* GIVEN ENTRIES *
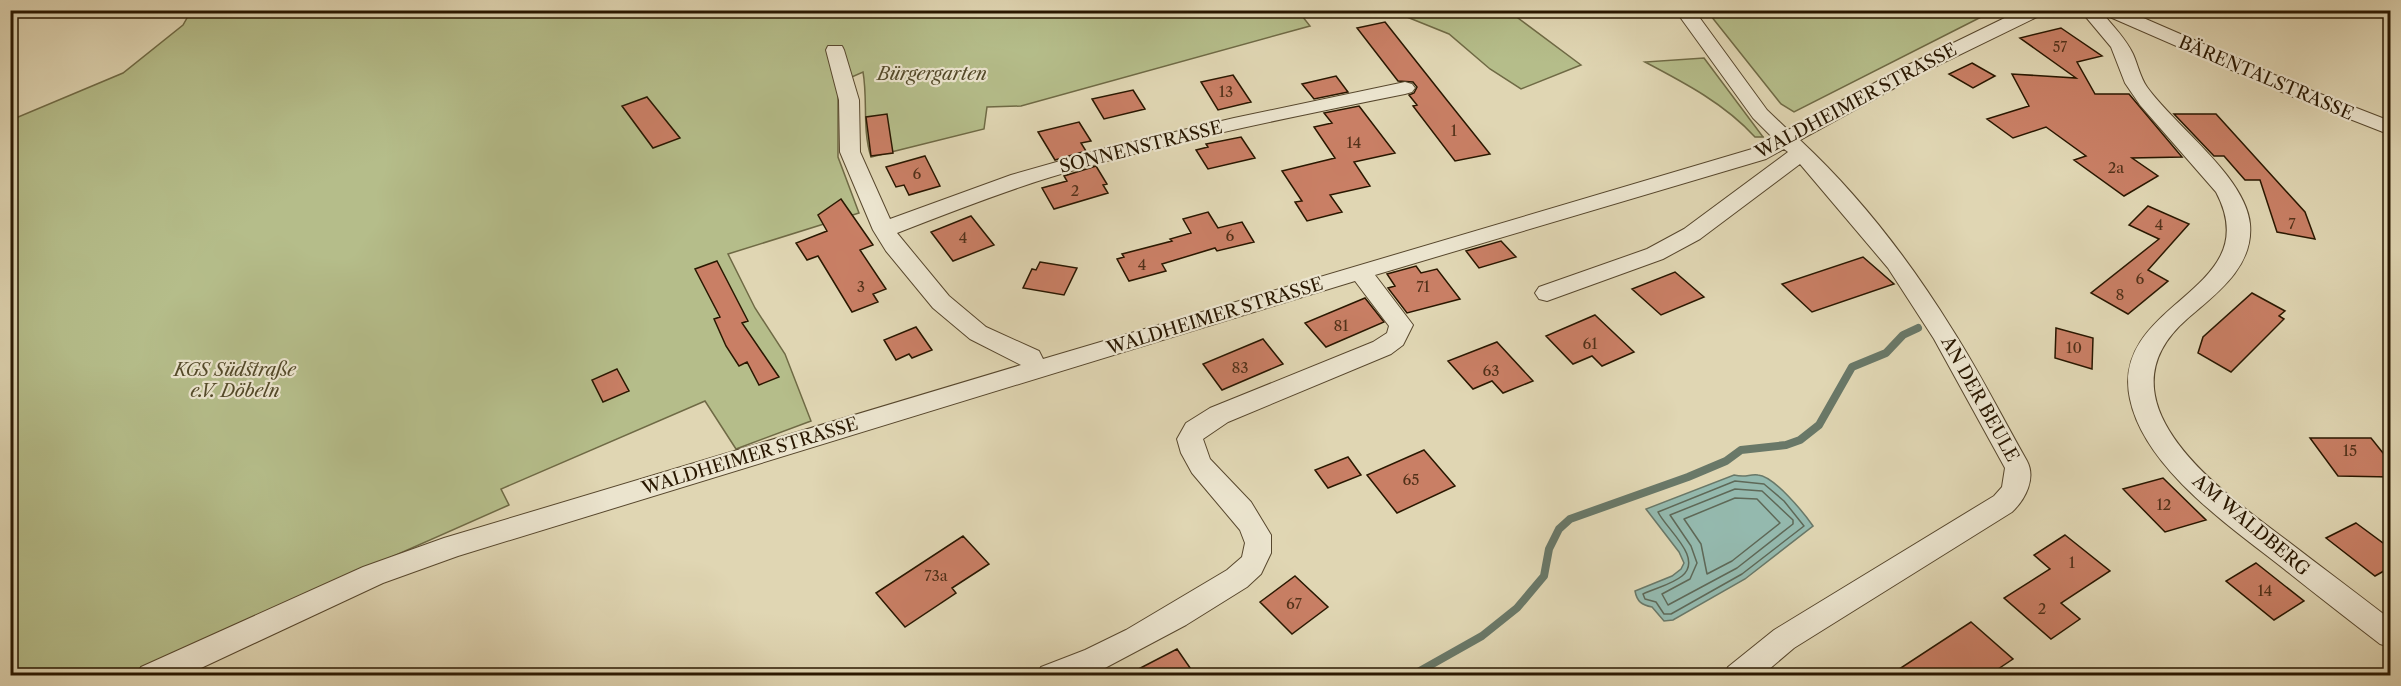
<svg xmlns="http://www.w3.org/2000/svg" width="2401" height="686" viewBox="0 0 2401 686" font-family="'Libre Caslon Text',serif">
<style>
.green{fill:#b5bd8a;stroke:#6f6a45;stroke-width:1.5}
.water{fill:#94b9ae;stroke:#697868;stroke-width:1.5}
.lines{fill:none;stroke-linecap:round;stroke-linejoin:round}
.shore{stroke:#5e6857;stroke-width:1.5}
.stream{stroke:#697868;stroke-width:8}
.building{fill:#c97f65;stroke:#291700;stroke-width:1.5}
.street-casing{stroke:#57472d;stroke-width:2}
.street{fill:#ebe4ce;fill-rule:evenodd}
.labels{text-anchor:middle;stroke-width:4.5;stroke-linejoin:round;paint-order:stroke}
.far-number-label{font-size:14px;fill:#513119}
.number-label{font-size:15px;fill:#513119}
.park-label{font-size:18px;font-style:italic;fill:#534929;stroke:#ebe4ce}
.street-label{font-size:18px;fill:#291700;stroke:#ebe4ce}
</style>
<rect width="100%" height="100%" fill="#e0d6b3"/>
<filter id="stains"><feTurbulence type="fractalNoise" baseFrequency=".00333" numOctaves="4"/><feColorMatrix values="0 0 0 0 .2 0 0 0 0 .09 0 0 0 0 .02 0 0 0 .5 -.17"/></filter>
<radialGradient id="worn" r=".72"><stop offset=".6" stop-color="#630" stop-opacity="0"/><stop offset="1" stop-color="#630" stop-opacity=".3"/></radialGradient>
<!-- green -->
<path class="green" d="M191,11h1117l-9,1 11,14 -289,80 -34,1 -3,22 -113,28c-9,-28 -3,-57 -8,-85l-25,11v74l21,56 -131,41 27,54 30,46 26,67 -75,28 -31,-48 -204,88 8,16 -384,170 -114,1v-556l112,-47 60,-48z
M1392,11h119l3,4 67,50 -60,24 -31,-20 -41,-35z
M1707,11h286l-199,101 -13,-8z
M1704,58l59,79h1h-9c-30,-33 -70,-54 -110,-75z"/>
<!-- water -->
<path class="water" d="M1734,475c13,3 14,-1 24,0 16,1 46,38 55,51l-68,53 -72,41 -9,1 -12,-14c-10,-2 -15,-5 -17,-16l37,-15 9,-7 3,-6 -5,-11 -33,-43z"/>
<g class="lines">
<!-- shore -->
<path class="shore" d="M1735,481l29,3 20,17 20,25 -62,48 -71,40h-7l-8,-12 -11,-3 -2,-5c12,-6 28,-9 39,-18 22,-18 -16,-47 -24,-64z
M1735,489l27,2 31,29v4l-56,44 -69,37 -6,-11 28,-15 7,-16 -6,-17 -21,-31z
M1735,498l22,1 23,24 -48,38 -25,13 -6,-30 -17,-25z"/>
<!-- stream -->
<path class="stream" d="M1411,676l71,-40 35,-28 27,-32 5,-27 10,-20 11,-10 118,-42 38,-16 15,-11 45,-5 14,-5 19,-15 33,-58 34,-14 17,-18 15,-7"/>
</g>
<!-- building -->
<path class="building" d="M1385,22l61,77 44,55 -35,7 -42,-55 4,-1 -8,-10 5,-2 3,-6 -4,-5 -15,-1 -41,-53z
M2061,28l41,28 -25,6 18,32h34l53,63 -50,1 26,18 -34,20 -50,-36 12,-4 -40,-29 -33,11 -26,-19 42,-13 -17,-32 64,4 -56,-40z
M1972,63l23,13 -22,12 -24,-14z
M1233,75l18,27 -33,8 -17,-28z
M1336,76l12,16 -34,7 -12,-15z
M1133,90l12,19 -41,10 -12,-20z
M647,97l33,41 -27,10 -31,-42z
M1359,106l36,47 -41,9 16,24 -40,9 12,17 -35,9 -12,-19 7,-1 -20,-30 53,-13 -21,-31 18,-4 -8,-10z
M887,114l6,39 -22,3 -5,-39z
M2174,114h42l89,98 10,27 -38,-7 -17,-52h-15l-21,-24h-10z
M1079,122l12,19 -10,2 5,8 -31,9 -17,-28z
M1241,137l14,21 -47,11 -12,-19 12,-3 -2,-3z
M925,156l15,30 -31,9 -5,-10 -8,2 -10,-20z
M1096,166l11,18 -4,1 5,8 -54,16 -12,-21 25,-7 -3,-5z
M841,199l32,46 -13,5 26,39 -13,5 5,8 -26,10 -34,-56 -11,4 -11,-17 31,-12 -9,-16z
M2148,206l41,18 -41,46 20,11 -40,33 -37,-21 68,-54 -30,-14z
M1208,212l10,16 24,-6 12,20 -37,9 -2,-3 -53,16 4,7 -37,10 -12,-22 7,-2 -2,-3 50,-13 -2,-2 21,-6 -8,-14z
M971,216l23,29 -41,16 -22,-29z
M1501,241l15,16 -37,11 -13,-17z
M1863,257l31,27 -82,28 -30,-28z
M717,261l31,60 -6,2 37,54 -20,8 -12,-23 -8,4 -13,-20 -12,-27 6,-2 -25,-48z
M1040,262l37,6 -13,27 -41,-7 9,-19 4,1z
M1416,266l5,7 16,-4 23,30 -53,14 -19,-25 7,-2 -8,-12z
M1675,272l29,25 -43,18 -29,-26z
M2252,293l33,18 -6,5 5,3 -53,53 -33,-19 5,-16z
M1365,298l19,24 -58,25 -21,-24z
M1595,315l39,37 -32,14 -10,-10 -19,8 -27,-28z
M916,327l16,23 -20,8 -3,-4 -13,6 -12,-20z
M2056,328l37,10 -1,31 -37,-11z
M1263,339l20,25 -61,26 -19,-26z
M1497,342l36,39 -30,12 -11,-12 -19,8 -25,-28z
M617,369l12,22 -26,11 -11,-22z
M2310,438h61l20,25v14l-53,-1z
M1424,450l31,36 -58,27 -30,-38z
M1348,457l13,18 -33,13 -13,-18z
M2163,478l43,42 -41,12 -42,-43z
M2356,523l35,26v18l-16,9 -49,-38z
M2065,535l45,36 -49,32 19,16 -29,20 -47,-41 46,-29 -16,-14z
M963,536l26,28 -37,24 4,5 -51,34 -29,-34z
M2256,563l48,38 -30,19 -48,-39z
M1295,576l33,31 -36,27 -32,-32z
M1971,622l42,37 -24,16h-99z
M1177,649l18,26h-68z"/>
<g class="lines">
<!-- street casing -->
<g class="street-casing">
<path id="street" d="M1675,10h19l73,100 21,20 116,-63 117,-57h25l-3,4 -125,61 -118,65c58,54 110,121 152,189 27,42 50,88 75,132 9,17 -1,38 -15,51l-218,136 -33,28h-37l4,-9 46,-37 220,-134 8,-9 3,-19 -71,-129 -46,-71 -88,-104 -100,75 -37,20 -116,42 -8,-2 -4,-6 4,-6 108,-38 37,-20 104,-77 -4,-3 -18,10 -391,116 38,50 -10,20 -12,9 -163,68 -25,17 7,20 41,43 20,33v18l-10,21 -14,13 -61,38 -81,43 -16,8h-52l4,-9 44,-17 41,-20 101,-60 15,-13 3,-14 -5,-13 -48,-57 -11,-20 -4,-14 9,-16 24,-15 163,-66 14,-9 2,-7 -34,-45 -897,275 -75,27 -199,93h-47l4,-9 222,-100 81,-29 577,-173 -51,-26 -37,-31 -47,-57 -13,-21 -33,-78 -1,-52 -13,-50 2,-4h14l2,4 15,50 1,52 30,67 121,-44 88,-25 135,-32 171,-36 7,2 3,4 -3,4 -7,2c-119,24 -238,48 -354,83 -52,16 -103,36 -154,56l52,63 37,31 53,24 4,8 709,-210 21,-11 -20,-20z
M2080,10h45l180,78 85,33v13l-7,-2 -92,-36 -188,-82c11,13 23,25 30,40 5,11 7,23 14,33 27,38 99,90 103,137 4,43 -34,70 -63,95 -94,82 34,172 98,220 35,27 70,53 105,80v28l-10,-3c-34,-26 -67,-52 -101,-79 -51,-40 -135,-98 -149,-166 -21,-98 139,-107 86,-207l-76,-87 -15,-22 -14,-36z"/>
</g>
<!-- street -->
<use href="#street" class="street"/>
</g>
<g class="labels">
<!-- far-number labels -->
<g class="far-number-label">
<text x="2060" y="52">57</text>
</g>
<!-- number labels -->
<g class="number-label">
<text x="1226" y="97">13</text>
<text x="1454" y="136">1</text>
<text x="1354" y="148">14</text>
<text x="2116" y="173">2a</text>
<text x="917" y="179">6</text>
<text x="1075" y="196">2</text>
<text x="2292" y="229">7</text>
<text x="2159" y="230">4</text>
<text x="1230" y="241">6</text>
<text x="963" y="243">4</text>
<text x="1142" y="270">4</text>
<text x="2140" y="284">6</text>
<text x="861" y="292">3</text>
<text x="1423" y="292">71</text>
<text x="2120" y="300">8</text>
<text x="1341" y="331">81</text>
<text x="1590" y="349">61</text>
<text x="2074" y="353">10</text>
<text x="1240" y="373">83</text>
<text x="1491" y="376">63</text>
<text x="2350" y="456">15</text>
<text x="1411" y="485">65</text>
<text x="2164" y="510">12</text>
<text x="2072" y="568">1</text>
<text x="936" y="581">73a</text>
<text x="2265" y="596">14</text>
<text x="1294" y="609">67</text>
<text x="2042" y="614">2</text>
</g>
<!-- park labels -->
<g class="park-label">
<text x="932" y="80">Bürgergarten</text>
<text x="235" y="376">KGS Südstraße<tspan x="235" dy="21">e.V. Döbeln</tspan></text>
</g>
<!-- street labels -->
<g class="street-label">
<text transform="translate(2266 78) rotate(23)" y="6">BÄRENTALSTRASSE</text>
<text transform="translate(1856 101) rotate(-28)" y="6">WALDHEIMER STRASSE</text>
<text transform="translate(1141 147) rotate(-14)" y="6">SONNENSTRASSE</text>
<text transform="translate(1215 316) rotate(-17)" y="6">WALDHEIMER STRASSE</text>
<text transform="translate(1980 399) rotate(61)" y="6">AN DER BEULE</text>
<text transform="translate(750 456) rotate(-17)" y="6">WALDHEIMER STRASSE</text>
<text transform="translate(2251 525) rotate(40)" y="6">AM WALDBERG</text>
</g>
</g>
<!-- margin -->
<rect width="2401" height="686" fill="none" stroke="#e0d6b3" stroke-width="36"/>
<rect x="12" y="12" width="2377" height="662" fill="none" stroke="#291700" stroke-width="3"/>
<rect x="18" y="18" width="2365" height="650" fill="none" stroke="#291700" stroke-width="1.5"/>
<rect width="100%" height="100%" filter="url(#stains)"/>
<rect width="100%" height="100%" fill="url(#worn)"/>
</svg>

* ASSIGNED TASK *
When a line among the entries above contains "worn", copy it.

* TASK RESPONSE *
<radialGradient id="worn" r=".72"><stop offset=".6" stop-color="#630" stop-opacity="0"/><stop offset="1" stop-color="#630" stop-opacity=".3"/></radialGradient>
<rect width="100%" height="100%" fill="url(#worn)"/>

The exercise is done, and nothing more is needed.